Lukianoff suggested people get in the habit of talking back to those distortions.

“You can actually fight anxiety and depression,” said Lukianoff, who acknowledged having personal experience with this method.

And not only are students being taught bad habits relating to freedom of speech, they are being taught the habits of anxious and depressed people, he said.

“We’re disempowering them,” Lukianoff said. “We’re taking away the activities, the skills that actually make you feel like a human being.”

He recommended students argue “fairly” with themselves and others; address an argument, not a person; fight for their rights of freedom of speech as well as others’ rights; and seek out “smart people” with whom they disagree.

Gabriel Noah Brahm, director of the NMU Center for Academic and Intellectual Freedom and professor of English at Northern Michigan University, spoke at the event to lend his support of open dialogue.

“The center is ecumenical,” Brahm said. “We aim to enhance the quality of life on campus for everyone by improving the quality of our public conversation, our shared conversation about important matters of comment, concern.”

The center, he noted, accomplishes this by promoting viewpoint diversity, supporting open inquiry and celebrating excellence in higher education.

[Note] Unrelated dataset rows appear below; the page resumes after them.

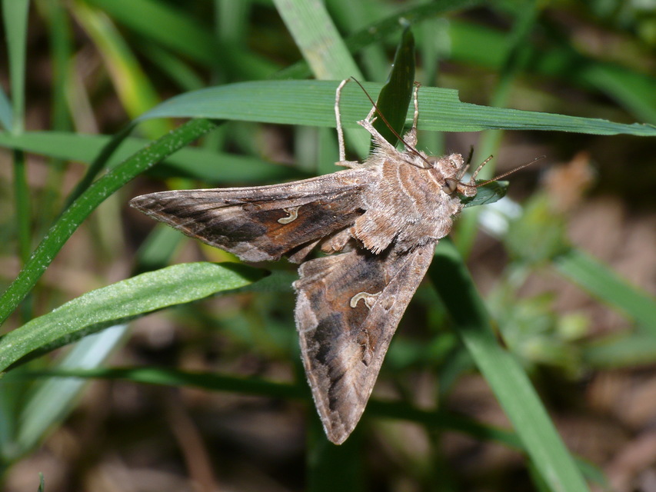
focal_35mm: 162
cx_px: 328
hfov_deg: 12.2
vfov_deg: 9.2
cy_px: 246
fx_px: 3070
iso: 100
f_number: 11
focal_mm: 34.2
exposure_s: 1/640
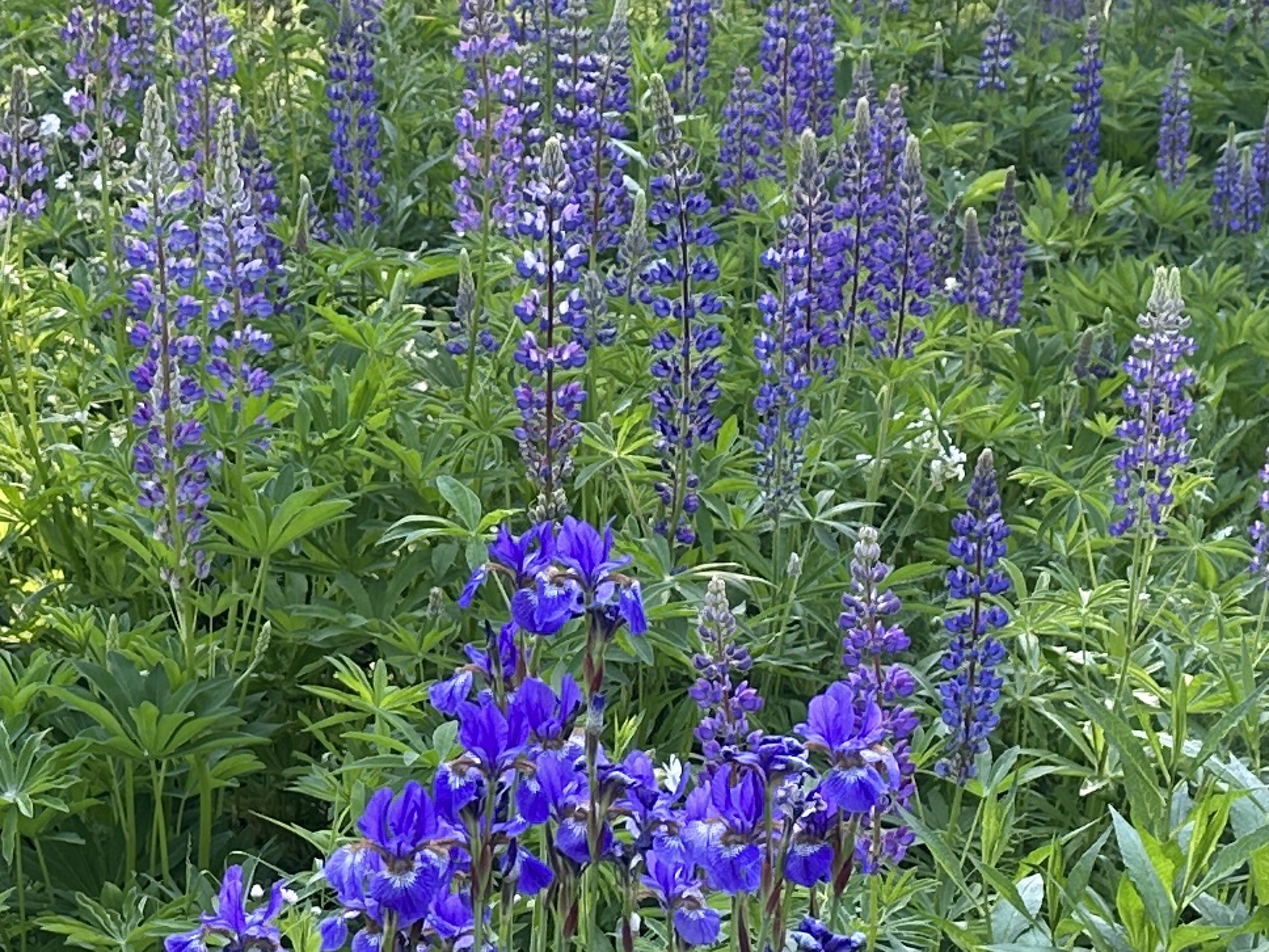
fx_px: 3666
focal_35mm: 100
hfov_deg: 19.5
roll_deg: -2.1
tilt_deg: -19.3
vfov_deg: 14.6
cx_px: 337
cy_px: 897
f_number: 1.78
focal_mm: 6.86
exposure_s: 1/266
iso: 80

“That means we’re an antidote to political correctness,” Brahm said. “We include conservative as well as liberal voices,” Brahm said.

Timothy Eggert, this year’s Peter White Scholar and a research assistant for Brahm, told the audience that Monday’s presentation was an appropriate symbol of CAIF’s purpose.

“I also think it’s really important, not only to the future of Northern but to the future of our country, that we hear what he has to say, for as he exhibits in his 2012 book, ‘Unlearning Liberty,’ what happens on campus doesn’t just stay on campus,” Eggert said. “It bleeds into the larger society, and what’s been happening in recent years, as students of my generation know well, has not been all good.”